Understanding physical performance requires more than studying humans in labs. This special issue argues compellingly that integrating comparative animal biology with human exercise science unlocks deeper mechanistic insights into how movement, metabolism, and adaptation actually work.

The collection spans scales from molecules to ecosystems, examining how musculoskeletal biomechanics and energy metabolism operate across vastly different species and environments. Exercise is broadly defined as any muscle-driven movement elevating energy expenditure above rest—capturing acute responses, plastic adaptations, and long-term evolutionary change.

Five major themes emerge. First, bridging human exercise sciences with comparative physiology and movement ecology creates cross-disciplinary synergies. Second, exercise capacity, costs, plasticity, and adaptation are examined with rigor across species. Third, new technologies enable minimally invasive, field-based measurements that were previously impossible. Fourth, diverse fuel-use strategies across species illuminate flexible metabolic solutions for performance. Fifth, environmental factors—temperature, altitude, habitat—profoundly shape what animals can physically achieve.

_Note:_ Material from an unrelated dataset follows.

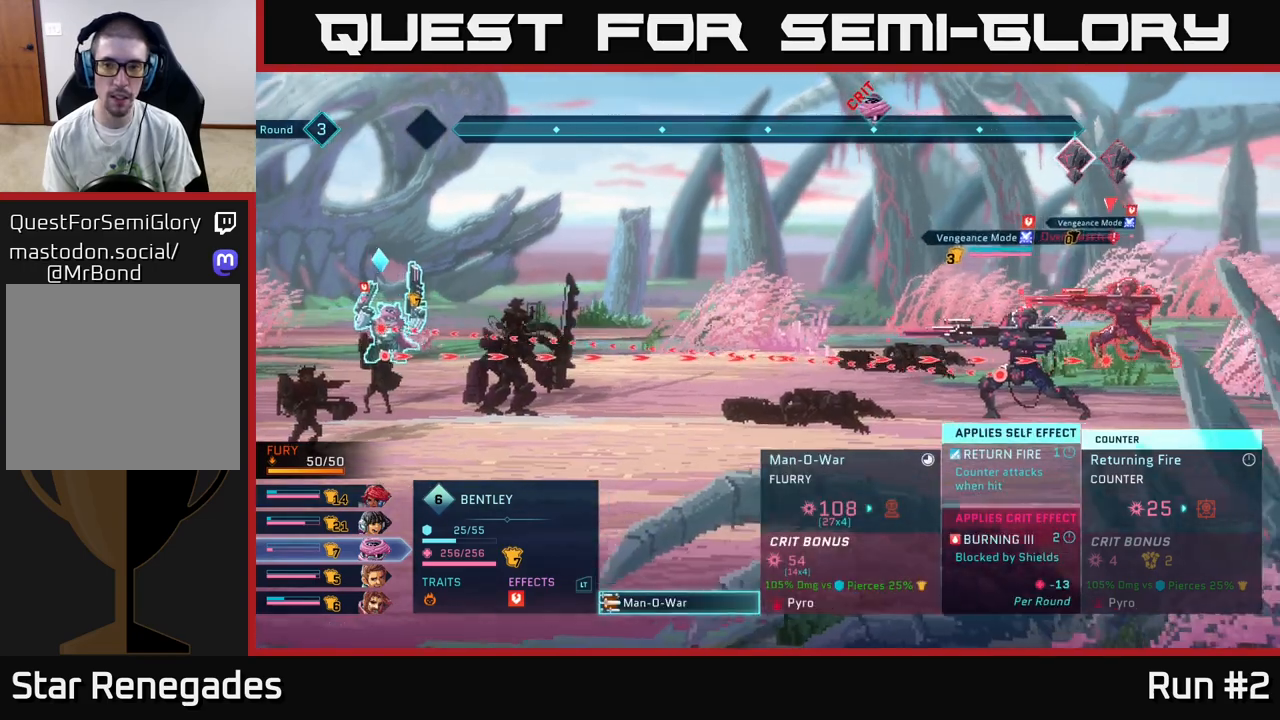
{"buttons": [], "left_stick": "center", "right_stick": "center", "events": []}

The implications for longevity are meaningful. Understanding how exercise capacity changes across a lifespan, and how plastic versus hardwired adaptations contribute, informs how humans might sustain or recover physical function with age. Comparative models—migrating birds, athletic fish species—offer natural experiments in metabolic efficiency and endurance that no human trial could replicate.

A key caveat is that this is an editorial overview of a special issue, not a primary research paper. Conclusions are necessarily broad, and specific mechanistic findings reside in individual studies within the collection. Nonetheless, the integrative framework presented here represents a valuable conceptual advance for both basic scientists and clinicians interested in exercise as a cornerstone of healthy aging.

Key Findings

  • Comparative biology across species reveals universal principles governing exercise capacity and metabolic adaptation.
  • New minimally invasive technologies are enabling real-world, field-based exercise physiology measurements.
  • Diverse fuel-use strategies across animals highlight metabolic flexibility as a key performance driver.
  • Environmental factors like temperature and habitat critically shape exercise capacity across species.
  • Exercise plasticity across lifespan has evolutionary roots observable in non-human animal models.

Methodology

This is an editorial overview introducing a special journal issue, not a primary experimental study. It synthesizes themes across multiple contributed research papers. The scope spans molecular to ecosystem levels using integrative experimental and theoretical frameworks.

Study Limitations

As an editorial summary rather than a primary research paper, specific findings and effect sizes are not reported here. Conclusions are thematic and directional. Individual studies in the special issue would need to be reviewed for data-level evidence.